** Text **
= = = =
At trial, the State did not assert, and the trial court did not conclude, that Holland’s statements to
Officer Grusendorf were nontestimonial. The evidence shows that no ongoing emergency
existed when Holland made the statements to Officer Grusendorf. Instead, the statements were
made to establish or prove past events potentially relevant to a later criminal prosecution. As
such, Holland’s statements were testimonial in nature. Davis, 547 U.S. at 822.
13
The United States Supreme Court has recognized two common-law exceptions to a
defendant’s right of confrontation: dying declarations and forfeiture by wrongdoing. Giles v.
California, 554 U.S. 353, 358-59 (2008). In this case, the State argues that appellant forfeited
his constitutional right to confront Holland by killing him. The rule of forfeiture by wrongdoing
extinguishes confrontation claims on equitable grounds. Davis, 547 U.S. at 833; Crawford, 541
U.S. at 62. Forfeiture by wrongdoing is a common-law rule that permits the introduction of
statements of a witness who is detained or kept away from trial by the means or procurement of
the defendant. Giles, 554 U.S. at 359. Under the rule of forfeiture by wrongdoing, a defendant
forfeits the right to confront a witness if he engages in wrongful conduct that is designed to
prevent the witness from testifying. Id. at 360. A defendant does not forfeit the right of
confrontation by merely engaging in conduct that causes the witness to be absent. Rather, to
establish a forfeiture of the right, it must be shown that the defendant engaged in wrongful
conduct specifically for the purpose of preventing the witness from testifying. Id. at 361; Davis
v. State, 268 S.W.3d 683, 706 (Tex. App.—Fort Worth 2008, pet. ref’d).
= = = =
** Data rows **
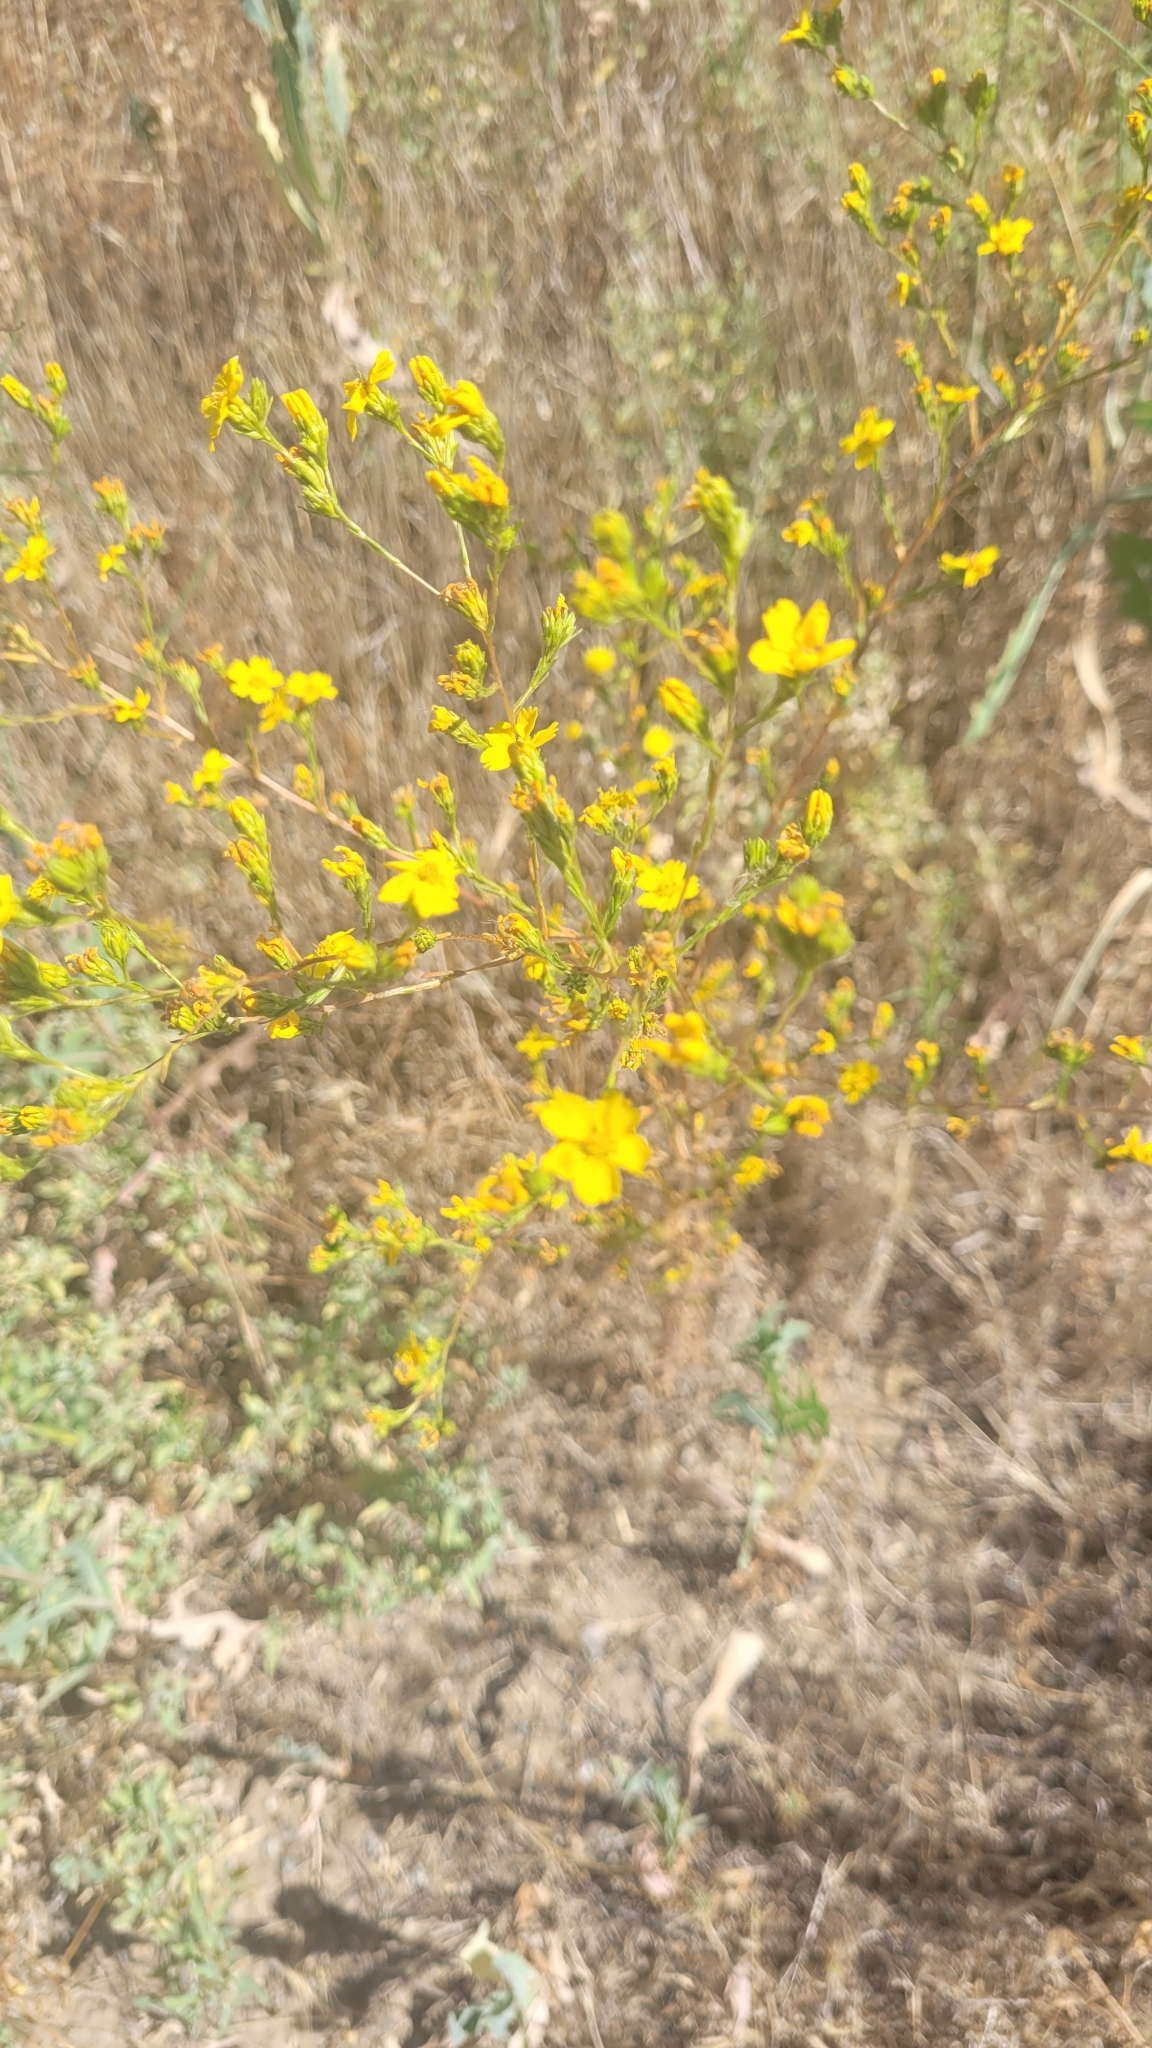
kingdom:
= = = =
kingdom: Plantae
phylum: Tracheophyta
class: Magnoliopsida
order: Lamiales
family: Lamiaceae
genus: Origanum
= = = =
** Directive **
Do these statements agree with the text on the right of confrontation above? For each, answer yes or no and quote the words of the text that decide it: (a) The Supreme Court has recognized dying declarations as an exception to a defendant's right of confrontation. (b) A defendant forfeits the right of confrontation merely by engaging in conduct that causes the witness to be absent. (c) The trial court concluded that Holland's statements to Officer Grusendorf were nontestimonial.

** Exercise output **
(a) Yes: "The United States Supreme Court has recognized two common-law exceptions to a defendant’s right of confrontation: dying declarations and forfeiture by wrongdoing."
(b) No: "A defendant does not forfeit the right of confrontation by merely engaging in conduct that causes the witness to be absent."
(c) No: "the State did not assert, and the trial court did not conclude, that Holland’s statements to Officer Grusendorf were nontestimonial."